David Wright is the director of the Provo Community Garden located just south of the BYU campus. This garden is situated on a street corner lot that looks more like an empty plot of land meant for developing than it does a garden, but that is probably because it is. David and his team asked the owner if they could garden the plot instead of just leaving it there unused while the land waits to be built on. As he puts it, the ground can either sit as an “eye sore” or be put to good use now.
Everyone who chooses to participate in the gardening process does so for a number of different reasons. We live in a world where we buy all of our food at a grocery store and then work it all off in a gym, where we pay a membership. But gardening in a community garden costs nothing, allows you to produce your own food, and get a workout all at the same time. Many also use the experience as a form of physical and/or emotional therapy. Being outside and working in the dirt provide a sense of fulfillment and feelings of peace. David even says in the video that some who struggle with schizophrenia are able to cope and even partially recover from their illness through gardening.

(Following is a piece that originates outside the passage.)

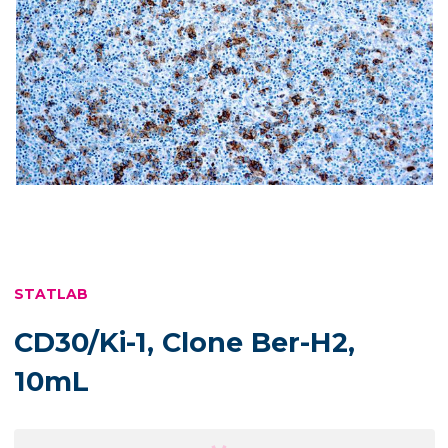
STATLAB
CD30/Ki-1, Clone Ber-H2,
10mL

This organization does more than provide a little bit of land for gardening. They also give classes on gardening, which teach skill that can be applied to home gardens in the future. It also gives community members an opportunity to bond with one another and expand their gardeners’ social circles.
Like the reading by Arlene Goldbard discusses, this community garden in a perfect example of how allowing people creativity and expression is a better salve for society that legislation or coercion. The members of this community from a bond fused by their own collaborative experts. Those who are typically marginalized by society at large feel comfortable coming out and participating in this creative-nurturing process. This forms a more tightly knitted community than any legislative action could induce.
An example of this effect from mass media is the film Freedom Writers. In this film, students from an inner city school are fused together despite their various cultural differences, through the efforts of their English teacher. The students bond through the process of writing. After given the power to express themselves creatively, tensions and grievances within the group are allowed to melt away. Here once again the allowance for creative collaboration and expression has a greater effect than rules forced upon the students.
In conclusion the Provo Community Garden is busy forming a bonded community that cannot be formed stronger in any other way. It allows for people from all social standing can work alongside each other in a creative effort where they can all benefit in the spoils.